Jade, said her teenager was traumatised after accidentally seeing rape and bestiality material.
"Just distress, because obviously in those situations there's an innocent involved online and the welfare of that other person or being online."
Robertson, who is also a sex therapist, said New Zealand was falling behind other countries.
"Australia at the moment, they're really putting pressure on internet providers to create safer platforms and they're looking at creating consequences if internet providers don't actually perform in the way that they expect. We've got other countries trying to talk about age verification and filtering.
"What New Zealand is doing is an impoverished version."
Robertson wanted all internet service providers to put default safe search settings on modems for all new customers, which users could later opt out of.

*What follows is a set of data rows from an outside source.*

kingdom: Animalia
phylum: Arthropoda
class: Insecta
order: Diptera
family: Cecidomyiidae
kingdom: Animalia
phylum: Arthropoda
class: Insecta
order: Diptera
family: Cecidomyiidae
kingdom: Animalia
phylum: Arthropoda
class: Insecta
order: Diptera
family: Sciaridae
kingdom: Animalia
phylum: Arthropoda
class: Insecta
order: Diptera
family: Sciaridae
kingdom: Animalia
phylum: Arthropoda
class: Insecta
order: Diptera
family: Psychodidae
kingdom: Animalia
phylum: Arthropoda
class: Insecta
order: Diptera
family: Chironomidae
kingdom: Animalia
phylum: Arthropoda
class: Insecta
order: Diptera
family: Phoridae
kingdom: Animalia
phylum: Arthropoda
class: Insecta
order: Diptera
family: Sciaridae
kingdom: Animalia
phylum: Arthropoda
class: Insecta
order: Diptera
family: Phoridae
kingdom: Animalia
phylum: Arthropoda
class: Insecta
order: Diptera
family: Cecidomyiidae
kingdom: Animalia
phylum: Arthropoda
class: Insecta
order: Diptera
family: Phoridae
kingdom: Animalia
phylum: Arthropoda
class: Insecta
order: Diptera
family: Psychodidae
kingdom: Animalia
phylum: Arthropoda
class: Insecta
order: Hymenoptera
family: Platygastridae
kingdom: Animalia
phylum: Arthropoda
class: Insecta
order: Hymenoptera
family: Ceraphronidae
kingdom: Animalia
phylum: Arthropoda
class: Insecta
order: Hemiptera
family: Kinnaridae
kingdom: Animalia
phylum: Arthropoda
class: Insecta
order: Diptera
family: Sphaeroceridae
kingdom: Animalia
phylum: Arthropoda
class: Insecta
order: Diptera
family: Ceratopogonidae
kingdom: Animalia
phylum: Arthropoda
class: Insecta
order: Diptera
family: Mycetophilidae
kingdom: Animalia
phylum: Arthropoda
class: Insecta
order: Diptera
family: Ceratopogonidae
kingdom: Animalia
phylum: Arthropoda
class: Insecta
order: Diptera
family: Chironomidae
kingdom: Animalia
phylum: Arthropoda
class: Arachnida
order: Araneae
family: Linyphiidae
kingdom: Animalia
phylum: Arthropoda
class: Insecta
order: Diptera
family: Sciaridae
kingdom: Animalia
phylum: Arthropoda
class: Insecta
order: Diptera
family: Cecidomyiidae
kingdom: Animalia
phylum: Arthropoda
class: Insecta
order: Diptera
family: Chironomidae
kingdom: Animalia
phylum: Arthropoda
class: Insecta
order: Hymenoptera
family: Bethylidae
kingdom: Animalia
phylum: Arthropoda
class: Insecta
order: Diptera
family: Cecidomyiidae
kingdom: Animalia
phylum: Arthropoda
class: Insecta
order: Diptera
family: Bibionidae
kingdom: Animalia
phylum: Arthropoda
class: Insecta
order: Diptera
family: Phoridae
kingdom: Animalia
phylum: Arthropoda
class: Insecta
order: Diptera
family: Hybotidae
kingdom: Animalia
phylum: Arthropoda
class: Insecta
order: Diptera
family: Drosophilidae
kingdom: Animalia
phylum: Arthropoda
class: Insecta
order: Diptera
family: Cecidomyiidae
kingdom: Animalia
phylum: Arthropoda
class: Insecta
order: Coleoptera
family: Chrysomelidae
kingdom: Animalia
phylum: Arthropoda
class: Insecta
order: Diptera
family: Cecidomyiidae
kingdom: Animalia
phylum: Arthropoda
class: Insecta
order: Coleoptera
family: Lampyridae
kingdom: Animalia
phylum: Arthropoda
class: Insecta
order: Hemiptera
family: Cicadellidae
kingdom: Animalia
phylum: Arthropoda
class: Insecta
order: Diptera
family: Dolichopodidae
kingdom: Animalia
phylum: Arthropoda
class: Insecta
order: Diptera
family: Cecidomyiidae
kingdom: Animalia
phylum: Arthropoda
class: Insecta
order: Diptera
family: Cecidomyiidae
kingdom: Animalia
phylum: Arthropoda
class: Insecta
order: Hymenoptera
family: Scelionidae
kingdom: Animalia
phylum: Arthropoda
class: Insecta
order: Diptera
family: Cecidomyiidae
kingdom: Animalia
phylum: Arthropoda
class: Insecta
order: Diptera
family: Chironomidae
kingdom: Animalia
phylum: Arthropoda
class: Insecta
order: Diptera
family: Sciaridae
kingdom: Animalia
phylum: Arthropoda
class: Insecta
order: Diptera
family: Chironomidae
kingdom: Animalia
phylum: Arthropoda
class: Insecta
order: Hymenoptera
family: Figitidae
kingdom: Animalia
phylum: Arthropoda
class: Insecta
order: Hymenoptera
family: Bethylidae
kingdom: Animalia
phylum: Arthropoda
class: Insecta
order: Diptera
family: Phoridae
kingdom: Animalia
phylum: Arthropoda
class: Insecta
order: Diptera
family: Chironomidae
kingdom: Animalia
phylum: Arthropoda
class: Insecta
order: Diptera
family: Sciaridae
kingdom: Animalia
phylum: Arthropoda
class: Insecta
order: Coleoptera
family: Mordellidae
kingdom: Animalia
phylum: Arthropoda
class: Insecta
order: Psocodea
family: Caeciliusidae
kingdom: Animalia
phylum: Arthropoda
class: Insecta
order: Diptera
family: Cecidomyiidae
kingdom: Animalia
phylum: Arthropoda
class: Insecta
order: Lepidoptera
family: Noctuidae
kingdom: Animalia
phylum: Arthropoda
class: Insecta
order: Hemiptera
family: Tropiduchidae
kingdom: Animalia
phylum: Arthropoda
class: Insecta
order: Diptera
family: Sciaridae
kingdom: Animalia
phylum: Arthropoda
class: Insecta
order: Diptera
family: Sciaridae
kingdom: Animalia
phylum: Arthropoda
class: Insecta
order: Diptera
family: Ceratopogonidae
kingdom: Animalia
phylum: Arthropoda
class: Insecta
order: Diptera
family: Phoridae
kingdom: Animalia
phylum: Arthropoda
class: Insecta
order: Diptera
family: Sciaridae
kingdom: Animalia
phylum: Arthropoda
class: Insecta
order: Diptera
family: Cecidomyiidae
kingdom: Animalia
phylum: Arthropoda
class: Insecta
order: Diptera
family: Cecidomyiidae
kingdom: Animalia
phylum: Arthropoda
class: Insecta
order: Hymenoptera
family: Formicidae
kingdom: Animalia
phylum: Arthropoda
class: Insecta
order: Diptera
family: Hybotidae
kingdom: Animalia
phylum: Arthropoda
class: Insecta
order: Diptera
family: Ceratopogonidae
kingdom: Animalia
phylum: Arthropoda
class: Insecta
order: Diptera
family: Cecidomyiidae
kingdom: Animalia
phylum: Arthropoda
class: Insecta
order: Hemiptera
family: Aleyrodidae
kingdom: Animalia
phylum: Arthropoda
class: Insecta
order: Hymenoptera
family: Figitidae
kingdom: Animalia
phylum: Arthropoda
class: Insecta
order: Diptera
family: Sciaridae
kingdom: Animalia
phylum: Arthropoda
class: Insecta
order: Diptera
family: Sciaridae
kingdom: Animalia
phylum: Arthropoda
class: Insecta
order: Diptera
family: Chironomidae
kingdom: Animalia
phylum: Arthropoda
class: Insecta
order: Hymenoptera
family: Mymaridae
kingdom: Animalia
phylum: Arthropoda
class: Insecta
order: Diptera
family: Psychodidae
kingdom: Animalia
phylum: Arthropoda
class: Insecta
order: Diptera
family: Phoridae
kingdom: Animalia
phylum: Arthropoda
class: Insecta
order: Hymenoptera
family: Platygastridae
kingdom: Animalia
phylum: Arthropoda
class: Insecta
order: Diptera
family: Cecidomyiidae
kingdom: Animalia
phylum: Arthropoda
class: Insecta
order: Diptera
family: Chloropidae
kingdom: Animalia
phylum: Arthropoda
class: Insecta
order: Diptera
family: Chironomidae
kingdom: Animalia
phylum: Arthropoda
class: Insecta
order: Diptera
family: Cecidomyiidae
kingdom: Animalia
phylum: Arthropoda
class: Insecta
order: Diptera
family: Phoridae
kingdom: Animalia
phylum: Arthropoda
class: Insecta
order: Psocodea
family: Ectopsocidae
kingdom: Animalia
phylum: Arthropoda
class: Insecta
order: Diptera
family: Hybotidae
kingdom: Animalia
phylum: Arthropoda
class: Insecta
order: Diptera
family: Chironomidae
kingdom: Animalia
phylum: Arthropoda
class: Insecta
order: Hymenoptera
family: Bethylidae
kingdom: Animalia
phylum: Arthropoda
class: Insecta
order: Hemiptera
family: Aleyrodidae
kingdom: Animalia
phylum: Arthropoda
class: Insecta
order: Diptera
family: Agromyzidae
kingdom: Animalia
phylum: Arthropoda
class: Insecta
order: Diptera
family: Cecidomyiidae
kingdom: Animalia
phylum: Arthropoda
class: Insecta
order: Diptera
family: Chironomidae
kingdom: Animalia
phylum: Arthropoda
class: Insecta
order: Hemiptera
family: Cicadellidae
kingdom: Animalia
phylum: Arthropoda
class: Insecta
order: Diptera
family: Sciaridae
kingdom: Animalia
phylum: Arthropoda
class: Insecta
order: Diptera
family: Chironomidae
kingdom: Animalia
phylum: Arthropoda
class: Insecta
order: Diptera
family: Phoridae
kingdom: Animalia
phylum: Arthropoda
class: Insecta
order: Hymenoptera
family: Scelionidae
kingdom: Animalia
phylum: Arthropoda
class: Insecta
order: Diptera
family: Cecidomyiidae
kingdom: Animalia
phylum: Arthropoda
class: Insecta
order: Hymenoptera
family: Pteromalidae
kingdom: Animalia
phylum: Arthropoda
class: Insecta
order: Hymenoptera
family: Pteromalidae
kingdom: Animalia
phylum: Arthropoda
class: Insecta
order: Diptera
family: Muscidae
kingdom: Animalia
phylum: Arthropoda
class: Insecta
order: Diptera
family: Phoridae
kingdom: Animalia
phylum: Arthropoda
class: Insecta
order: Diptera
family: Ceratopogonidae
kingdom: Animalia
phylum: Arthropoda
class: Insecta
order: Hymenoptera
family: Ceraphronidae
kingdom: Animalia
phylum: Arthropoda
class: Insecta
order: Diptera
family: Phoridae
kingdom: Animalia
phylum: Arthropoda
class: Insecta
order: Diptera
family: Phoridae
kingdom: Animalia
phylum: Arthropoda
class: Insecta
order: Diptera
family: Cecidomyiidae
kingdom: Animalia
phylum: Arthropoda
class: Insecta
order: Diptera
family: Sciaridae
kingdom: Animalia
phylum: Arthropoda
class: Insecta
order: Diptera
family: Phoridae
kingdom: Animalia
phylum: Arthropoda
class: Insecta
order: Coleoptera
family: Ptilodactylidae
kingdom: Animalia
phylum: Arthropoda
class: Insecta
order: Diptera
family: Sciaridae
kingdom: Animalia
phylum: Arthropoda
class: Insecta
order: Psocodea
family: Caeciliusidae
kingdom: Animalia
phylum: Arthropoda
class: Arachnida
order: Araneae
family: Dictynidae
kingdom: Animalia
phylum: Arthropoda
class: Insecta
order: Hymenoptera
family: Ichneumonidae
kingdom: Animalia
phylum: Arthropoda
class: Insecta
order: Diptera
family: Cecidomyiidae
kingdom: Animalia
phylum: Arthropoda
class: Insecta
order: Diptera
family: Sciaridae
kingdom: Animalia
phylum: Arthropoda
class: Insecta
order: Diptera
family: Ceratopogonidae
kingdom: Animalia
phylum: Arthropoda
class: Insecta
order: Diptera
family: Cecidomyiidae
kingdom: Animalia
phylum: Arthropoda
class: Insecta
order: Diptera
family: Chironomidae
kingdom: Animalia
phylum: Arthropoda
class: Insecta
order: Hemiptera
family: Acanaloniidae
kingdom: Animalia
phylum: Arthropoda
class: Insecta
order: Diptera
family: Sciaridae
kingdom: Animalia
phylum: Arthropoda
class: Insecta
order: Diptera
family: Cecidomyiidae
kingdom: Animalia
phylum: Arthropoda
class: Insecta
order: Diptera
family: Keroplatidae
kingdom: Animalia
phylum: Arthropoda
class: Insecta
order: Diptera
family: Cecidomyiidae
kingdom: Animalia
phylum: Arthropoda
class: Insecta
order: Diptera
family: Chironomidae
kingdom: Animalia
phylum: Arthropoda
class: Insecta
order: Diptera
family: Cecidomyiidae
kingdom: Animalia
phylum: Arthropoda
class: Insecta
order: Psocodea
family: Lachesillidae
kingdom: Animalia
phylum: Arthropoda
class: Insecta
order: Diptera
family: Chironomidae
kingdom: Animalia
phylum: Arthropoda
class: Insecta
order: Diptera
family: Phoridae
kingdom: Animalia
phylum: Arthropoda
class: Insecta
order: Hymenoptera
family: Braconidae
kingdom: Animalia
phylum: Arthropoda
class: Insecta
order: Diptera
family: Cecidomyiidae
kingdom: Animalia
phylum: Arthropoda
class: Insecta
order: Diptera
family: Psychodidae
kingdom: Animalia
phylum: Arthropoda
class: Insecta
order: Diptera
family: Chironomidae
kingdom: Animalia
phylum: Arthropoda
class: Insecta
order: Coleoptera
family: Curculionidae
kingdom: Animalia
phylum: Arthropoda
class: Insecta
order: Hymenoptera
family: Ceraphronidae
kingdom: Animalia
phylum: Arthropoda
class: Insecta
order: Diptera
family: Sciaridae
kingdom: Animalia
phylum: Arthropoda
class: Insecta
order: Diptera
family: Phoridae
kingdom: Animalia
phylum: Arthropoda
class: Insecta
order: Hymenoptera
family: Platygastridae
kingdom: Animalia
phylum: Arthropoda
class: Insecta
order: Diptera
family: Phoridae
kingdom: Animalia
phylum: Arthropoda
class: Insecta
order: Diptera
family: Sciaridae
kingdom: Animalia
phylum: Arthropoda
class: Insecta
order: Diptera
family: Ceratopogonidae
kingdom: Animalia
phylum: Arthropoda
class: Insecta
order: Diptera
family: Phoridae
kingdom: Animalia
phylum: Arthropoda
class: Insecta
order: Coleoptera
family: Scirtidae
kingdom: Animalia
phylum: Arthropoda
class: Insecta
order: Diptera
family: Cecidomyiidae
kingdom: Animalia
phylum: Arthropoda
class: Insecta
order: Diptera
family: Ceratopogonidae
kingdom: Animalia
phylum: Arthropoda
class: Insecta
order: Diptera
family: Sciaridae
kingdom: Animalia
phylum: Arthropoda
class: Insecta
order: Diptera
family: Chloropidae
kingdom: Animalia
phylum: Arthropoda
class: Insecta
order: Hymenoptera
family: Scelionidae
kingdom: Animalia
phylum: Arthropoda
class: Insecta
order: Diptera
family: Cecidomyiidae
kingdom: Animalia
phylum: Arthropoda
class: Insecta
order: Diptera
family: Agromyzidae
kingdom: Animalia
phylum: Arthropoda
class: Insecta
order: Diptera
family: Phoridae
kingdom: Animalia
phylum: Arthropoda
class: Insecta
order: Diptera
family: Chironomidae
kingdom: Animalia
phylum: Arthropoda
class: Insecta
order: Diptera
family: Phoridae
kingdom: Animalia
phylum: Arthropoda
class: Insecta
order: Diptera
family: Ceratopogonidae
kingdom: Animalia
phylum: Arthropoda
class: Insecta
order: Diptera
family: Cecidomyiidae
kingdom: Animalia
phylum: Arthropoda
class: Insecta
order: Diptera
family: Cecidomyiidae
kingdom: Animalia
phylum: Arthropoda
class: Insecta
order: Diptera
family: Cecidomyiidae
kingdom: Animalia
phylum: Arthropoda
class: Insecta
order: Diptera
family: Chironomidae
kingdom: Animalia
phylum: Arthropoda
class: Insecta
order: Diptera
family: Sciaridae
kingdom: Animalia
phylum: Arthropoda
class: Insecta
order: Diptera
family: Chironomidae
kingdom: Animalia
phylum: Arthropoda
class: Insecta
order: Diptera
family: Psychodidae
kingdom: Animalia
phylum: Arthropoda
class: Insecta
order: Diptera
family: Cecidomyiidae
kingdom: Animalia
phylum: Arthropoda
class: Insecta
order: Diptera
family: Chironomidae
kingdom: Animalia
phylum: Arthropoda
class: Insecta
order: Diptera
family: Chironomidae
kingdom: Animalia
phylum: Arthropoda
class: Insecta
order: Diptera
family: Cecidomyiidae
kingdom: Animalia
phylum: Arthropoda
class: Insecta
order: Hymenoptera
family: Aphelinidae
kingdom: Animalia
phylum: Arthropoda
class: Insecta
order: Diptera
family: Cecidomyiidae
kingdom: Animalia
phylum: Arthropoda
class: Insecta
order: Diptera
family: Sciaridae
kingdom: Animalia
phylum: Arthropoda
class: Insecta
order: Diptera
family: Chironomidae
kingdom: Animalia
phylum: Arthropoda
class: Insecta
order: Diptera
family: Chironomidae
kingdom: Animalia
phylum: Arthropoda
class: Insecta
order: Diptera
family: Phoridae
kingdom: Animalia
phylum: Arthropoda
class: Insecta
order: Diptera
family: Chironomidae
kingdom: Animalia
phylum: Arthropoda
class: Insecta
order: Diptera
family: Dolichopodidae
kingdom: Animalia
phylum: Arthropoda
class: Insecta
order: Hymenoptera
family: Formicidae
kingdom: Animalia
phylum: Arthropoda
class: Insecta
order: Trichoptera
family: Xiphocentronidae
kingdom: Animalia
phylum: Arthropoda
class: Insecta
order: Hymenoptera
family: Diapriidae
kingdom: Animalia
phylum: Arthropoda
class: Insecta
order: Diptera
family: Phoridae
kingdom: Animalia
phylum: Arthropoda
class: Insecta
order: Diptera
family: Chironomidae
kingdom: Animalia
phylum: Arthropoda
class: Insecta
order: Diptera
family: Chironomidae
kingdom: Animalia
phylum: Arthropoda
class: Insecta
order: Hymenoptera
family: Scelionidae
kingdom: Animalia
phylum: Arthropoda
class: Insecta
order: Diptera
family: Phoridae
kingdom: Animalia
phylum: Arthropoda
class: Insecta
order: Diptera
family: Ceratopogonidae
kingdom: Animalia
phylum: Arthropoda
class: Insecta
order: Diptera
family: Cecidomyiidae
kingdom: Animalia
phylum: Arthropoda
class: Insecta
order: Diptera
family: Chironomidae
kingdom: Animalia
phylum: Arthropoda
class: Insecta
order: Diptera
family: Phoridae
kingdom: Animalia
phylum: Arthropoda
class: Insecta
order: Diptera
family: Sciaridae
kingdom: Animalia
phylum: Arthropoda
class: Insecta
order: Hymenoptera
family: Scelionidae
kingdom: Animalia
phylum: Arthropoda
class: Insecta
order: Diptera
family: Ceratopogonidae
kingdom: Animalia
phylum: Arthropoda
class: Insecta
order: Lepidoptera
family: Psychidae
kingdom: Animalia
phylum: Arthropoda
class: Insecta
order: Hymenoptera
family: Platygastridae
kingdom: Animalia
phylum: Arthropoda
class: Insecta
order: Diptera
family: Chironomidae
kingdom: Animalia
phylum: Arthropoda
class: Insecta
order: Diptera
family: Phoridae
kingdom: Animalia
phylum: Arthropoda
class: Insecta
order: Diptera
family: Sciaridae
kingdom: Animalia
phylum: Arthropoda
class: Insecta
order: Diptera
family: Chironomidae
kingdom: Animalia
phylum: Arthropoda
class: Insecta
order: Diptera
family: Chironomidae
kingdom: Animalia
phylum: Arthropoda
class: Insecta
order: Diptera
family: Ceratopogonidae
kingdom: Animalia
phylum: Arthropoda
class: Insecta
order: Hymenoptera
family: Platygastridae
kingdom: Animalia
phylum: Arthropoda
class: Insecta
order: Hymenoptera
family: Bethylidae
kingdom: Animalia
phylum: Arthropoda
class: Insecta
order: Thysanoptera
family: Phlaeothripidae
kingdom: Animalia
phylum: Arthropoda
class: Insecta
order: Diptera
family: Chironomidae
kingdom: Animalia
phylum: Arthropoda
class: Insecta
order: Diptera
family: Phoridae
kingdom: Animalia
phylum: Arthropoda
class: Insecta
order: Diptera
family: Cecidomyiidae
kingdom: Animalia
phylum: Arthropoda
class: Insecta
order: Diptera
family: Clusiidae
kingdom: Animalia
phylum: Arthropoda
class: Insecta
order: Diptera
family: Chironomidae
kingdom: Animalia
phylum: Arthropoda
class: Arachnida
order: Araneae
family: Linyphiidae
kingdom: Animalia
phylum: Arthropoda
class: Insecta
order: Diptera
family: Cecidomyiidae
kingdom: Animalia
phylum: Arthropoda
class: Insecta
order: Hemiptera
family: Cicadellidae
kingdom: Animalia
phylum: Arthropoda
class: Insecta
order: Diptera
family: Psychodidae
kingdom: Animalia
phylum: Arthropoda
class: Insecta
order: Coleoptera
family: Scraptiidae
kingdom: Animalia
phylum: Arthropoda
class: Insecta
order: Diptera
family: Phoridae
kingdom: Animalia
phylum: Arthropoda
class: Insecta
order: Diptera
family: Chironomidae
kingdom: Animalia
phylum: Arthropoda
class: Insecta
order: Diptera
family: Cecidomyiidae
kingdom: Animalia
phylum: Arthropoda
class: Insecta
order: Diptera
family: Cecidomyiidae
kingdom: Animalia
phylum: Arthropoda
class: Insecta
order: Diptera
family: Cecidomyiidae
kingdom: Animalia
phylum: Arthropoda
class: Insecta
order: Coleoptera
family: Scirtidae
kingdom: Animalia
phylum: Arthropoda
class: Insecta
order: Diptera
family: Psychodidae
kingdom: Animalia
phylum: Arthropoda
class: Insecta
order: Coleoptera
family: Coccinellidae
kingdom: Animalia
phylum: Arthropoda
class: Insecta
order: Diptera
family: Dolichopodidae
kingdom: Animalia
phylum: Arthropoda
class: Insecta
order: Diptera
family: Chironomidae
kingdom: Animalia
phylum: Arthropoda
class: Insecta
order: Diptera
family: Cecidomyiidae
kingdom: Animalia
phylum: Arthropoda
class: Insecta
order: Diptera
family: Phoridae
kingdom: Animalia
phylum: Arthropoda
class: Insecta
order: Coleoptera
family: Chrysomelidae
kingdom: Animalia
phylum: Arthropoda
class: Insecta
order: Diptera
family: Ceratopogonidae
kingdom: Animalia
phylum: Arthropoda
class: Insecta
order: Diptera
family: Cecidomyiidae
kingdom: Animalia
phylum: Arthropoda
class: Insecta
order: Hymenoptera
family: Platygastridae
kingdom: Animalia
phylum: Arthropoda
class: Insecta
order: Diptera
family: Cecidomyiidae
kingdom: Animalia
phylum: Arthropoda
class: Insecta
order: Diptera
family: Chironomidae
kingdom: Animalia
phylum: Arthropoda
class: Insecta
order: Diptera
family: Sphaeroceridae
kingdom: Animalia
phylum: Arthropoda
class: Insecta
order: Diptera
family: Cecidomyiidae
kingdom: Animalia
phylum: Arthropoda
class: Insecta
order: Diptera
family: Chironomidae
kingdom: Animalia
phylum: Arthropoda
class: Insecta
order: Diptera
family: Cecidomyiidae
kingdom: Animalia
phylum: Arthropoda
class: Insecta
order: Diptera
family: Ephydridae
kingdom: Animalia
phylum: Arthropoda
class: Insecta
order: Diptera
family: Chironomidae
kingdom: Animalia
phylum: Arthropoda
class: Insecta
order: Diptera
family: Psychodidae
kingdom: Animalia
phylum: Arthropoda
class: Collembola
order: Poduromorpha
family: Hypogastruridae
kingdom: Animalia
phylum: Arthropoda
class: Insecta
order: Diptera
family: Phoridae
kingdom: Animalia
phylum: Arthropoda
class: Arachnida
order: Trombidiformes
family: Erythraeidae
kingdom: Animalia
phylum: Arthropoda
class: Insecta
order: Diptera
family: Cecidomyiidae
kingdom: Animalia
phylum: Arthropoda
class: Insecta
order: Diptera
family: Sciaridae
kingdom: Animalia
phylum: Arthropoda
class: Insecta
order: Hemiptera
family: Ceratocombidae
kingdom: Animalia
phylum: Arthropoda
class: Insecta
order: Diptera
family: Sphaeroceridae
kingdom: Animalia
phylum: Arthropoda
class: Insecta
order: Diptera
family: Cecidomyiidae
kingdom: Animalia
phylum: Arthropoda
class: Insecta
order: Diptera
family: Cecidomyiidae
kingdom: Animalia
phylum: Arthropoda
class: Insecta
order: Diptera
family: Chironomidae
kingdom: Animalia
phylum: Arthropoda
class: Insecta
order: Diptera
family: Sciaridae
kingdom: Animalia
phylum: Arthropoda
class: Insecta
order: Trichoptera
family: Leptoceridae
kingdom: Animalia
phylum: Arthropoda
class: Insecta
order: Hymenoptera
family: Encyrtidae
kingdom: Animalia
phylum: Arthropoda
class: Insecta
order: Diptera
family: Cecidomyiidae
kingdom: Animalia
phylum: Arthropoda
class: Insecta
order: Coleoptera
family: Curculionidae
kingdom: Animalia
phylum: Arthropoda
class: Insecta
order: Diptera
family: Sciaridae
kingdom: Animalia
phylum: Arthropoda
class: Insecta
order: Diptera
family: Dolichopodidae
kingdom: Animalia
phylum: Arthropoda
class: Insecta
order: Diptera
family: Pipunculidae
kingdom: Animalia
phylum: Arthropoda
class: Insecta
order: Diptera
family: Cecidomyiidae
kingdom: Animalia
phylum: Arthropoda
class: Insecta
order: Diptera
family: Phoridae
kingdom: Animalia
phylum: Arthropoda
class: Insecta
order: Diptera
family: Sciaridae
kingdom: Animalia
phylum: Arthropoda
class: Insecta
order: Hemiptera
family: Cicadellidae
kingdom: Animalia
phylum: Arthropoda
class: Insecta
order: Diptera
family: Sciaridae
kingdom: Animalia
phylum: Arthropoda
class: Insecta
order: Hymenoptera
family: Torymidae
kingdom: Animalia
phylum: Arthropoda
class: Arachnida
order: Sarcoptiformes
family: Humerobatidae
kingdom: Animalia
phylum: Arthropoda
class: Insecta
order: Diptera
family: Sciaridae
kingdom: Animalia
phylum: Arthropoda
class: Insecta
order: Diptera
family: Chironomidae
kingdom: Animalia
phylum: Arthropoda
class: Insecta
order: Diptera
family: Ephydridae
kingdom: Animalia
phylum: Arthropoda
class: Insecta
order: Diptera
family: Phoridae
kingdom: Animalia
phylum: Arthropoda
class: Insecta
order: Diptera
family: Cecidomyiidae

Her Makes Sense campaign's petition calling for changes has so far received more than 2000 signatures.
The mothers said if filters on illegal sexual content were mandatory safe search settings were on modems, it would have saved their children a lot of torment.
"I think it would have delayed how soon they would have been exposed to stuff like that, so I think it would have protected them and shielded them from a lot of that shame and depression and stuff that they went through," Michaela said.
The Department of Internal Affairs (DIA) set up a voluntary Digital Child Exploitation Filtering System for internet service providers in 2009.
DIA deputy director of digital safety John-Paul Michael said more than 90 percent of New Zealand's ISPs were part of the system.
That included the three main telecommunications companies, Spark, One NZ and 2Degrees.
The department had the right to ask other websites not covered by the filter to remove any content classed as objectionable or unlawful under New Zealand law.
"The challenge that we have, by reaching out to some of those websites, is many of them are based outside of New Zealand and are not governed by our laws," Michael said.
That meant they might refuse to follow it a takedown notice issued by the department, he said. "Then it creates difficulties on how we can actually resolve that moving forward."
In a statement, Spark said it supported the government's efforts to block child sexual abuse material.
"We empathise with the desire to protect children from extreme and violent porn. However, we have always maintained that it is not appropriate for individual ISPs to determine what should be censored within our society.
"These policy decisions need to be made by the government in consultation with the people of New Zealand. This is how the DCEFS operates - government determines what content is blocked, and ISPs apply the filter."
While Spark's modems don't have a button for a safe search option, it provides all its broadband customers with free access to Net Shield which allows them to block pornography, illegal, abusive and graphic content online, the company said.
Internal Affairs Minister Barbara Edmonds said in a statement the government was reviewing how it regulated online platforms and other forms of media.
She acknowledged the government needed to lift the bar for safety when it came to protecting children and young people online.